Cuts of Fish
Here we will discuss some of the culinary names on the different cuts of fish that will be available to you from the team at Atlantis of Kilmore Quay.
I feel that people are often nervous to walk into a fishmongers and ask questions, because they feel that they might sound silly, or perhaps they are overwhelmed by the appearance or the sheer variety of fish available.
Never worry, they have the knowledge and experience and only love to talk all things fish, make recommendations and offer advice, so don’t be afraid to ask the questions.
It’s no different than going to the butcher and asking for different cuts of meat, different price ranges, etc.
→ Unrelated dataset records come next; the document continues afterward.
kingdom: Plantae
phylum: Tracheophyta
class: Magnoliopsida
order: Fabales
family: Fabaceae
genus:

I know, as I’ve asked many a question over the years and still do, it’s the only way to learn, and im great believer in learning something new every day!
Cuts of Fish & Culinary Terms:
Fillet: This refers to the flesh of the fish, removed completely from the skeletal structure in a long flat piece, there should be no bones in this piece of fish.
Délice: This is a fanciful name synonymous with fillet, although the term is frequently used to describe a fillet that is folded in three.
Paupiette: A small fillet of flat fish such a sole, stuffed and rolled up from tail end to head and poached.
Supreme: A slice of fish cut from a fillet at a slant, from a large round or flat fish such as salmon, cod, turbot or brill.
Médallions: This is a cut in the same way as a supreme but a little more on the slant and trimmed carefully into a neat oval or round shape.
Goujons: These are approximately 8cm long strips cut from a bigger piece of fillet, suitable for deep frying or shallow frying.
Steak: This is a section of fish cut across and through the bone of a large whole round fish such as cod or salmon.
Tronçon: This is a section of fish, cut on the bone from a large flat fish such as turbot, brill or halibut.
Butterfly: A butterfly is a cut where the fish is filleted on both sides but kept connected by the flesh or skin on the topside.